Task objective: Among the records below, find each line that includes the string "LIST" and copy it.

Electronic design files:

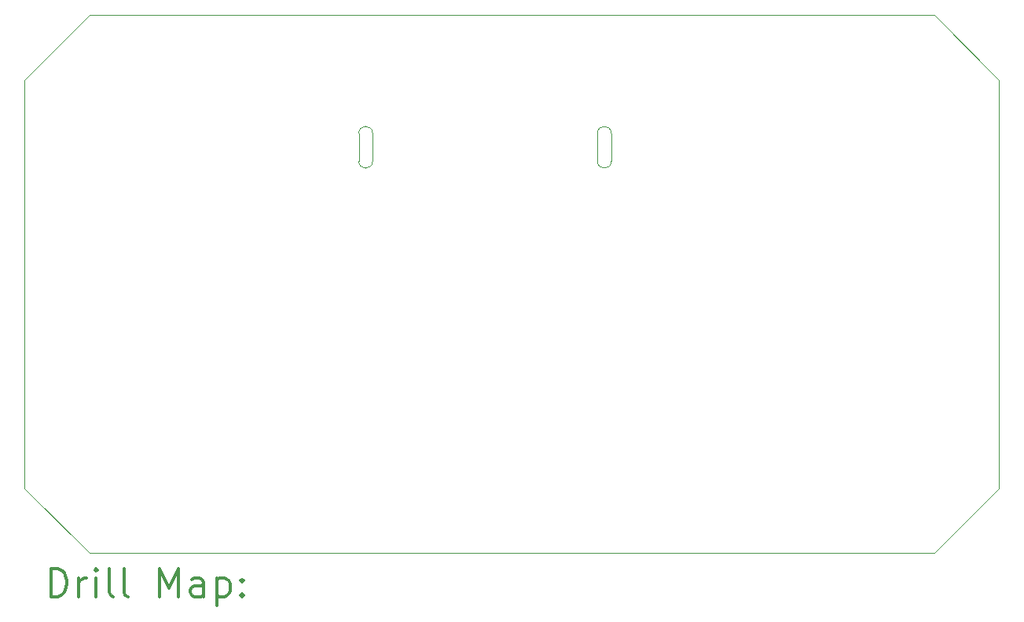
<source format=gbr>
%FSLAX45Y45*%
G04 Gerber Fmt 4.5, Leading zero omitted, Abs format (unit mm)*
G04 Created by KiCad (PCBNEW (5.1.9)-1) date 2021-05-25 00:15:30*
%MOMM*%
%LPD*%
G01*
G04 APERTURE LIST*
%TA.AperFunction,Profile*%
%ADD10C,0.050000*%
%TD*%
%ADD11C,0.200000*%
%ADD12C,0.300000*%
G04 APERTURE END LIST*
D10*
X8321000Y-3275000D02*
X8321000Y-3575000D01*
X8171000Y-3275000D02*
G75*
G02*
X8321000Y-3275000I75000J0D01*
G01*
X8321000Y-3575000D02*
G75*
G02*
X8171000Y-3575000I-75000J0D01*
G01*
X8171000Y-3575000D02*
X8171000Y-3275000D01*
X5750000Y-3575000D02*
G75*
G02*
X5600000Y-3575000I-75000J0D01*
G01*
X5600000Y-3275000D02*
G75*
G02*
X5750000Y-3275000I75000J0D01*
G01*
X5600000Y-3575000D02*
X5600000Y-3275000D01*
X5750000Y-3275000D02*
X5750000Y-3575000D01*
X11800000Y-7800000D02*
X12500000Y-7100000D01*
X2700000Y-7800000D02*
X2000000Y-7100000D01*
X2000000Y-2700000D02*
X2700000Y-2000000D01*
X2000000Y-2700000D02*
X2000000Y-7100000D01*
X11800000Y-7800000D02*
X2700000Y-7800000D01*
X12500000Y-2700000D02*
X12500000Y-7100000D01*
X11800000Y-2000000D02*
X12500000Y-2700000D01*
X2700000Y-2000000D02*
X11800000Y-2000000D01*
D11*
D12*
X2283928Y-8268214D02*
X2283928Y-7968214D01*
X2355357Y-7968214D01*
X2398214Y-7982500D01*
X2426786Y-8011071D01*
X2441071Y-8039643D01*
X2455357Y-8096786D01*
X2455357Y-8139643D01*
X2441071Y-8196786D01*
X2426786Y-8225357D01*
X2398214Y-8253929D01*
X2355357Y-8268214D01*
X2283928Y-8268214D01*
X2583928Y-8268214D02*
X2583928Y-8068214D01*
X2583928Y-8125357D02*
X2598214Y-8096786D01*
X2612500Y-8082500D01*
X2641071Y-8068214D01*
X2669643Y-8068214D01*
X2769643Y-8268214D02*
X2769643Y-8068214D01*
X2769643Y-7968214D02*
X2755357Y-7982500D01*
X2769643Y-7996786D01*
X2783928Y-7982500D01*
X2769643Y-7968214D01*
X2769643Y-7996786D01*
X2955357Y-8268214D02*
X2926786Y-8253929D01*
X2912500Y-8225357D01*
X2912500Y-7968214D01*
X3112500Y-8268214D02*
X3083928Y-8253929D01*
X3069643Y-8225357D01*
X3069643Y-7968214D01*
X3455357Y-8268214D02*
X3455357Y-7968214D01*
X3555357Y-8182500D01*
X3655357Y-7968214D01*
X3655357Y-8268214D01*
X3926786Y-8268214D02*
X3926786Y-8111071D01*
X3912500Y-8082500D01*
X3883928Y-8068214D01*
X3826786Y-8068214D01*
X3798214Y-8082500D01*
X3926786Y-8253929D02*
X3898214Y-8268214D01*
X3826786Y-8268214D01*
X3798214Y-8253929D01*
X3783928Y-8225357D01*
X3783928Y-8196786D01*
X3798214Y-8168214D01*
X3826786Y-8153929D01*
X3898214Y-8153929D01*
X3926786Y-8139643D01*
X4069643Y-8068214D02*
X4069643Y-8368214D01*
X4069643Y-8082500D02*
X4098214Y-8068214D01*
X4155357Y-8068214D01*
X4183928Y-8082500D01*
X4198214Y-8096786D01*
X4212500Y-8125357D01*
X4212500Y-8211071D01*
X4198214Y-8239643D01*
X4183928Y-8253929D01*
X4155357Y-8268214D01*
X4098214Y-8268214D01*
X4069643Y-8253929D01*
X4341071Y-8239643D02*
X4355357Y-8253929D01*
X4341071Y-8268214D01*
X4326786Y-8253929D01*
X4341071Y-8239643D01*
X4341071Y-8268214D01*
X4341071Y-8082500D02*
X4355357Y-8096786D01*
X4341071Y-8111071D01*
X4326786Y-8096786D01*
X4341071Y-8082500D01*
X4341071Y-8111071D01*
M02*

</source>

Result of the task:
G04 APERTURE LIST*
G04 APERTURE END LIST*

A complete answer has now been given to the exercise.